**ARTICLE**
+ + + +

Thanks for continuing to share all of your research and experiences here. It’s been quite beneficial to us, as we begin to consider our options in the next year or so for part-timing with our 20-lb. pup.
We are still thinking along the lines of a used mid-sized Class C, with primary draws of a walk-around bed and regular shower and bath (not wet-bath). I still love the Born Free, and have heard some good things about Lazy Daze and Dynamax for also being well constructed, as well as Winnebago. The stickler seems to be price on those with a walk-around bed, as they are typically in a slide. We’re not opposed to a slide anymore, as long as there aren’t heavy appliances in it. And, if there’s a slide, we want to make sure the RV is still functional if the slide needs to be in.
As for driving, we’ve discovered after our last spontaneous trip west that we will, for the most part, be sticking to more flat lands than curvy mountains. 😉 So, if we end up with a small toad, it shouldn’t be as much of an issue.

+ + + +

**PROVIDED RECORDS**
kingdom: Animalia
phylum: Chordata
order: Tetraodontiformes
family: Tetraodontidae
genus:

+ + + +

Reproduce the full post above about shopping for a used Class C RV, word for word, without changing any of it.

**OUTPUT OF THE TASK**
Thanks for continuing to share all of your research and experiences here. It’s been quite beneficial to us, as we begin to consider our options in the next year or so for part-timing with our 20-lb. pup.
We are still thinking along the lines of a used mid-sized Class C, with primary draws of a walk-around bed and regular shower and bath (not wet-bath). I still love the Born Free, and have heard some good things about Lazy Daze and Dynamax for also being well constructed, as well as Winnebago. The stickler seems to be price on those with a walk-around bed, as they are typically in a slide. We’re not opposed to a slide anymore, as long as there aren’t heavy appliances in it. And, if there’s a slide, we want to make sure the RV is still functional if the slide needs to be in.
As for driving, we’ve discovered after our last spontaneous trip west that we will, for the most part, be sticking to more flat lands than curvy mountains. 😉 So, if we end up with a small toad, it shouldn’t be as much of an issue.